━━ ВЫБРАННЫЙ ОТРЫВОК ━━
И в таком состоянии он должен был выходить на сцену и читать, читать, читать... За девять дней было шесть выступлений, ровно половина из них пришлась на 7 мая. Тогда-то и произошел инцидент, о котором поведал в своих воспоминаниях Корней Чуковский и с которого мы начали наше повествование. Поэту бросили в лицо, что он мертв, и поэт согласился смиренно, с полным внутренним убеждением: «Он говорит правду: я умер».
В этот день его познакомили с Борисом Пастернаком. Вот Пастернак был жив, он писал стихи, Блок же без обиняков объявил, что делать этого не будет больше никогда Не со сцены объявил — такого рода жесты были ему чужды, — в гостеприимном доме Коганов, когда к нему в комнату однажды утром вошла, услышав кашель и слабый стон, встревоженная хозяйка.
«Блок сидел в кресле спиной к двери, в поникшей, утомленной позе, перед письменным столом, возле окна, сквозь которое брезжил холодный и скупой рассвет... Услыхав, что кто-то вошел, Блок обернулся, и я ужаснулась выражению его глаз, передать которое не в силах. В руке Блок держал карандаш. Подойдя ближе, я заметила, что белый лист бумаги был весь исчерчен какими-то крестиками, палочками. Увидев меня, Александр Александрович встал и бросил карандаш на стол. «Больше стихов писать никогда не буду», — сказал он и отошел вглубь комнаты».
Причина? Когда-то он обмолвился, что не должен писать стихов, потому что очень хорошо умеет делать это, но тут было другое. Ни проблемы с техникой, совершенное владение которой якобы мешало ему, и даже ни проблемы со здоровьем. Другое... Что именно — не объяснил, во всяком случае, тогда. Но он исчерпывающе сделал это еще четыре года назад в письме к матери: «Я утратил остроту восприятий и впечатлений, как инструмент, разбит». Шел апрель 17-го, воспринимать было что, Блок пишет об «истерическом нагромождении событий и фактов», прибавляя, однако, что «безобразное количество фактов только оглушительно, всегда антимузыкально, то есть бессмысленно».
━━━
━━ ИСХОДНЫЙ СПИСОК ━━
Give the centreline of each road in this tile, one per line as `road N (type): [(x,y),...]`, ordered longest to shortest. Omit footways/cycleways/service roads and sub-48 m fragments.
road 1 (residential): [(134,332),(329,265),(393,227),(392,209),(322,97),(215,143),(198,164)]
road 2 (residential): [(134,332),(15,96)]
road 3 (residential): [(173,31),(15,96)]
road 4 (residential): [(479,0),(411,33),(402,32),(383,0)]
━━━
> [ЗАДАНИЯ]:
**a.** Оформите строки списка об осевых линиях дорог как таблицу Markdown со столбцами «Номер» и «Строка», пустые строки пропустите.
**b.** Подхватите отрывок о Блоке и продолжите его после последнего предложения.

> [ОТВЕТЫ]:
**a.**
| Номер | Строка |
|---|---|
| 1 | Give the centreline of each road in this tile, one per line as `road N (type): [(x,y),...]`, ordered longest to shortest. Omit footways/cycleways/service roads and sub-48 m fragments. |
| 2 | road 1 (residential): [(134,332),(329,265),(393,227),(392,209),(322,97),(215,143),(198,164)] |
| 3 | road 2 (residential): [(134,332),(15,96)] |
| 4 | road 3 (residential): [(173,31),(15,96)] |
| 5 | road 4 (residential): [(479,0),(411,33),(402,32),(383,0)] |

**b.**
Он часто и разным людям жаловался, что «все звуки прекратились». И удивлялся: «Разве вы не слышите, что никаких звуков нет?» Это был его ответ на вопрос, почему он не пишет стихов.
Не пишет, потому что не слышит. «Писать стихи забывший Блок» — это его собственные слова. А раз нет стихов, зачем жить?
«Делается что-то. Быть готовым. Ничего, кроме музыки, не спасет», — записал он в дневнике еще 4 марта 1918 года.
И вот это таинственное «что-то» сделалось. Музыки нет больше. А значит, ничего не спасет. Но он готов. Он отправляется умирать. Во всяком случае, из Москвы уехал раньше намеченного срока.
Провожала его, как и встречала чуть больше недели назад, Надежда Александровна Нолле-Коган. «Блок вошел в вагон и стоял у окна, а я возле. Вот поезд задребезжал, скрипнул и медленно тронулся. Я пошла рядом. Внезапно Блок, склонившись из окна вагона, твердо проговорил: «Прощайте, да, теперь рке прощайте...» Я обомлела. Какое лицо! Какие мученические глаза!» Но при этом — ни одной жалобы... Ни малейшего ропота на судьбу... «Уменьем умирать душа облагорожена». Он написал это 15 лет назад, рке тогда всё понимая и всё предвидя. А еще годом раньше, будучи 26 лет от роду, вывел, заканчивая стихи «Сын и мать», которые посвятил матери: «Сын не забыл родную мать: сын воротился умирать».
Матери, правда, не было в Питере, и уже на следующий день после приезда он пишет ей в Лугу: «В Москве мне было очень трудно, все время болели ноги и рука, рука и до сих пор болит, так что трудно писать». Но не торопит ее с возвращением домой — в маленькой Луге с ее многочисленными подсобными хозяйствами прокормиться легче, нежели в огромном, голодном Петрограде. Одна только подробность: на еду, как на лекарства, выписывали рецепты. Но это еще не гарантировало, что еда будет.
И все-таки не еда, вернее, не отсутствие таковой было главным, главным было состояние его духа. Через месяц после смерти мужа Любовь Дмитриевна напишет в дневнике, вспоминая те ужасные дни: «Мрачность, пессимизм, нежелание — глубокое—улучшения». То есть нежелание лечиться. Нежелание выздоравливать. Зачем? «Я не вижу никаких причин для того, чтобы жить так, как живут люди, рассчитывающие на долгую жизнь». Он написал это жене еще в 1908 году, но мог и сейчас повторить эти слова. Впрочем, она и без повторения читала их постоянно в его глазах.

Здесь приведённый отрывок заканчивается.